Task requirements:
[A] In the woodworking forum thread below, why does BugBear ask whether anyone knows of an earlier reference for the hand-router-on-tenons technique? Answer in one to three sentences.
[B] Please carry on the woodworking forum thread below from the point where it stops.

Text for analysis:
####
I'm sure I've seen that demonstrated on u-tube. I think it was Deneb in one of the Lie-Nielsen clips. You should be able to find a link on the Lie-Nielsen site. (sorry, I'm at work and u-tube is blocked on company computers :evil: ).

Cheers, Vann.


----------



## jettagreg (27 Mar 2012)

thanks AndyT, Ive got a wooden hand router might give it a whirl. Learn something new every day


----------



## bugbear (27 Mar 2012)

jettagreg":oe0qx1ru said:


> thanks AndyT, Ive got a wooden hand router might give it a whirl. Learn something new every day



The earliest reference I've seen the the hand-router-on-tenons technique is Robert Wearing, which is quite late for such a simple trick, using a well established tool. Anyone know of an earlier reference?

BugBear


----------



## Benchwayze (27 Mar 2012)
####
Dataset:
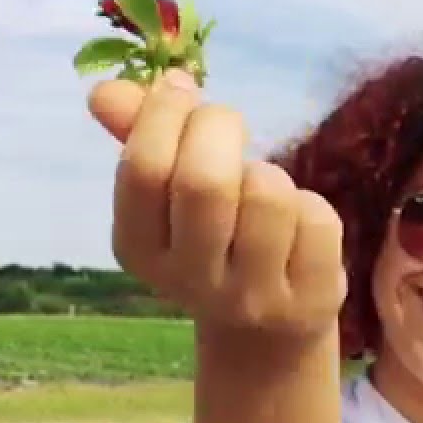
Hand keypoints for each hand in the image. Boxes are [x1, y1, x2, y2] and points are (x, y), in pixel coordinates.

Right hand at [87, 70, 346, 339]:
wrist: (270, 332)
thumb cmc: (217, 241)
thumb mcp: (170, 199)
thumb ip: (137, 137)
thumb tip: (105, 90)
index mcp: (140, 251)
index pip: (143, 169)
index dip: (165, 113)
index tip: (182, 92)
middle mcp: (190, 282)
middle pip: (204, 181)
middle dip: (219, 126)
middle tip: (226, 124)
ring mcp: (253, 298)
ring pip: (267, 194)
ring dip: (269, 172)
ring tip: (262, 190)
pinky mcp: (310, 300)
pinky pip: (316, 219)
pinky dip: (311, 204)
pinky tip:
####
Expected outputs:
[A] The earliest reference BugBear has seen for the technique is Robert Wearing. BugBear finds that quite late for such a simple trick that uses a well-established tool.

[B]
Use a piece of scrap the same thickness as the rail-stock. Cramp it against the outer end of the shoulder, and put the assemblage upright in the vice. 
Works well to stop spelching, and also extends the shoulder for better support, when you are dressing shoulders on narrow stock. 
For very narrow shoulders the piece of scrap could be wider than the stock for even more support. When you plane just treat it as one wide shoulder.
HTH 

Gerrard.
Ref price of shoulder planes.

I bought my Record in the 1960s. I think it cost me close to a week's wages (Around £8.00) (It can be turned into a bull-nose if I wish) 
So they have always been pricey.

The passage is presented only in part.